I only have killed one duck with a slinghsot, now I want to try some duck hunting but the ducks I see are realy far and when I try to approach they fly immediately, do u guys have some experience in hunting ducks? should I try shoot them on the wing or hide myself and wait for them to come close?

Thanks!! SSPT...


----------



## Devil'sRival (May 30, 2014)

I personally wouldn't shoot a duck with a slingshot. You'd have to make a head shot on that size bird as a body hit would just injure it due to the thick feathers. Also if you're in the states its not legal. Lead ammo near water is also a bad idea.


----------



## slingshooterPT (Feb 22, 2014)

Yeah only head or neck shoots, I will not hunt yet, Im just searching for tips


----------



## Lacumo (Aug 18, 2013)

Duck hunting tip = Do it with a 12ga shotgun using steel shot.


----------



## slingshooterPT (Feb 22, 2014)

Thanks Lacumo, so its not a good idea hunting ducks with a slinhshot!!


----------



## shew97 (Feb 13, 2014)

If you do use big lead ammo it will kill big birds with ease


----------



## ShadyBeach (May 28, 2014)

A headshot would kill a duck no problem what so ever. even with smaller ammo. However it's probably illegal in most places.

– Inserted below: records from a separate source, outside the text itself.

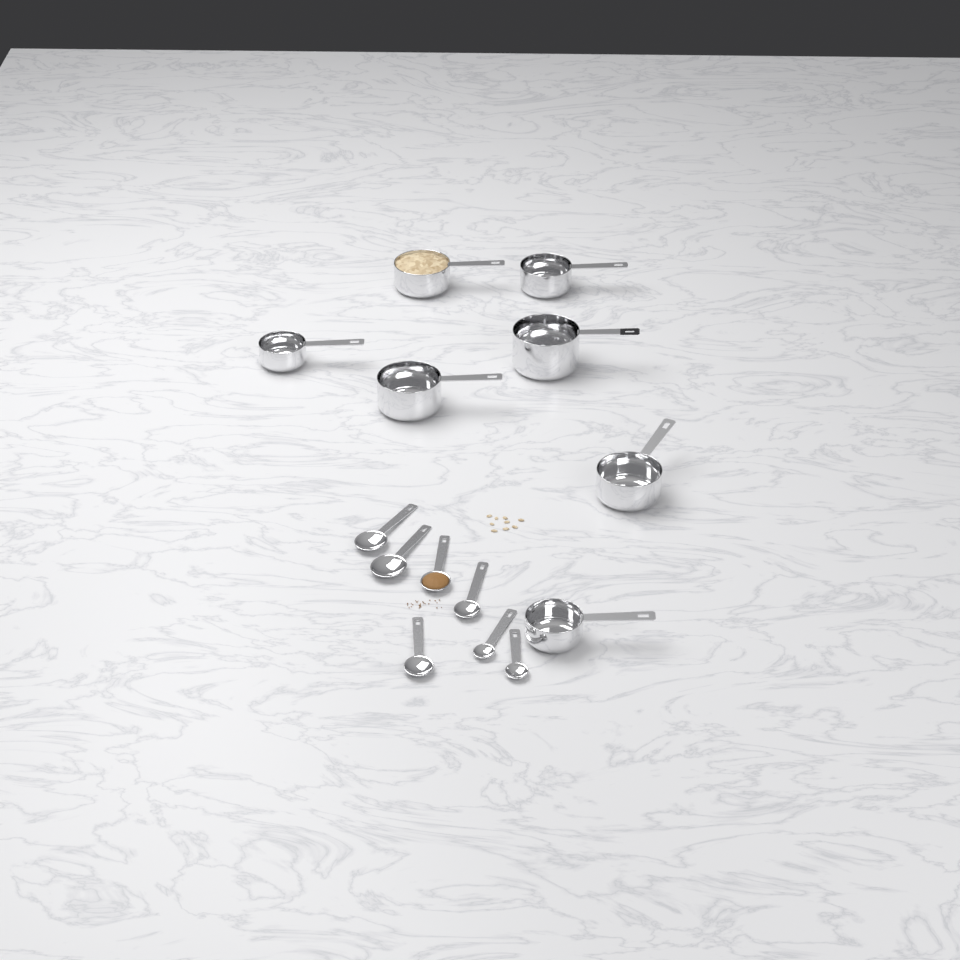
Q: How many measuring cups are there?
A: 7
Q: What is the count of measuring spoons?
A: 7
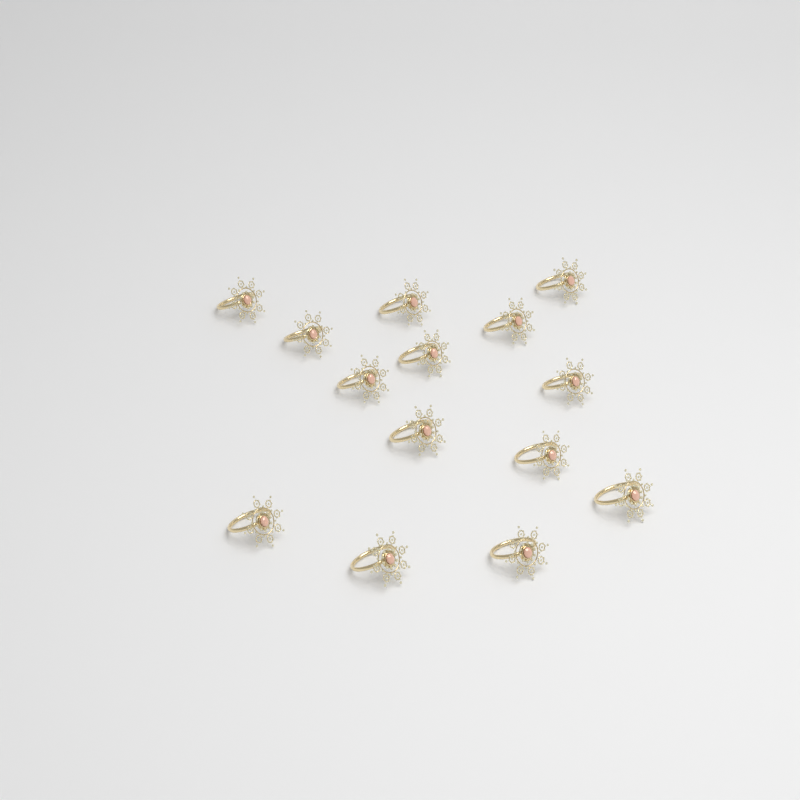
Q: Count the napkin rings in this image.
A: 14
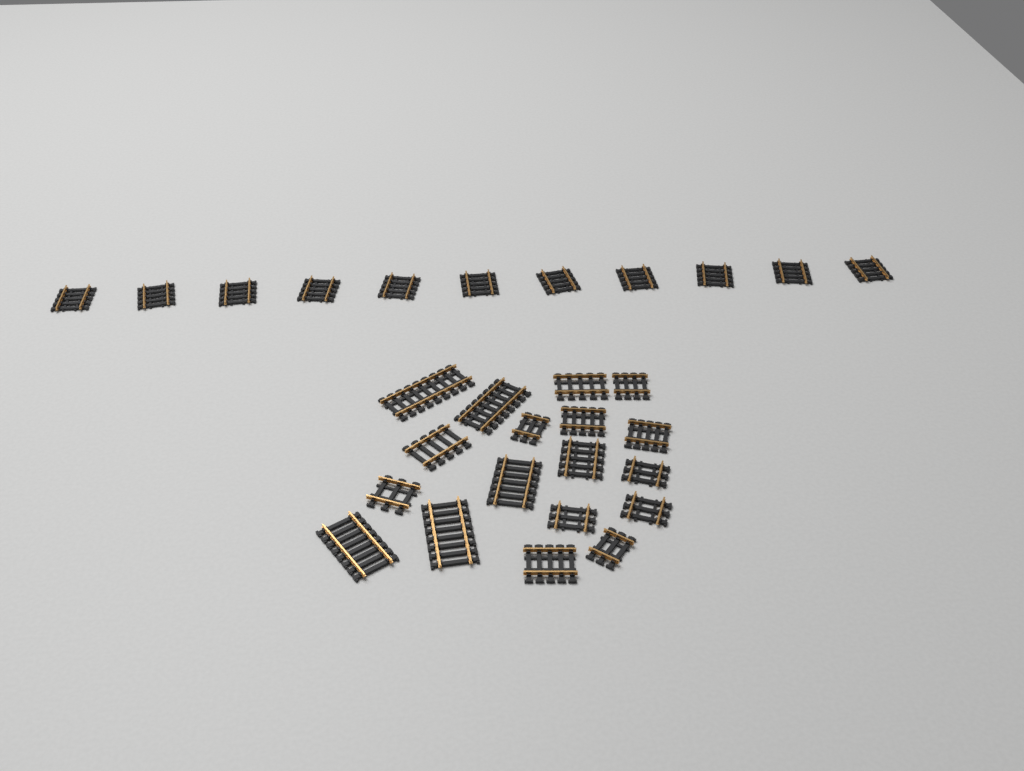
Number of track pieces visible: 29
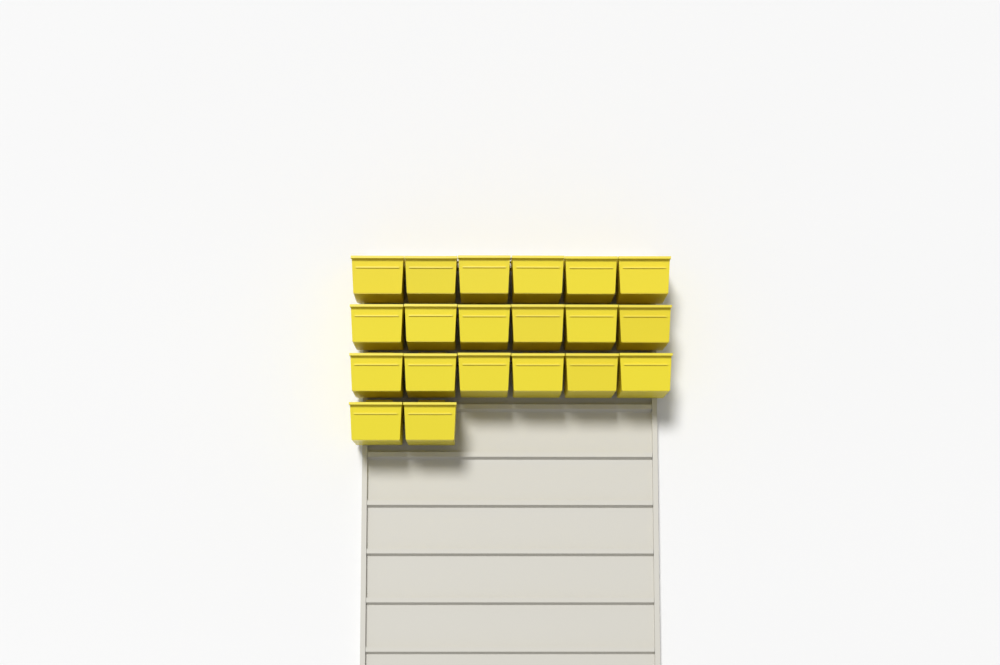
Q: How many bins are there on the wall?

If it's not illegal, i'd suggest making a hide or something. Or even train them to be more friendly by throwing them bread often. But then again that's very unsporting.

Brian


----------



## Charles (Aug 26, 2010)

As long as it is legal ... Some sort of blind or hide, decoys on a small farm pond, early morning just at sunup or late evening just before sundown. A duck call would be useful, as long as you know how to use it effectively.

Watch for flights in the morning and in the evening so you can tell where they are going for the night. Position yourself in the main flyways near their feeding ground, using a blind.

Cheers .... Charles


----------



## slingshooterPT (Feb 22, 2014)

Thanks guys!!. I will ser if its legal,and if it is i will set up a blind and try to use q Dick call.i will be using 1inch straight cut TBG and 12mm steel


----------



## youcanthide (Jun 16, 2013)

Obviously the members commenting on why you shouldn't hunt ducks with a catty havent any experience doing it themselves, I've took loads of ducks with marbles and headshots, took a few with lead to the back aswell. There pretty easy to put down actually as long as you hit them in the vitals.


----------



## slingshooterPT (Feb 22, 2014)

Thanks Youcanthide, so as far as I hit them in the vitals with some power they will die!


----------



## Sharpshooter II (Apr 15, 2014)

Just try and be sneaky !


----------



## slingshooterPT (Feb 22, 2014)

yeah sharpshooter II, I will do the best I can


----------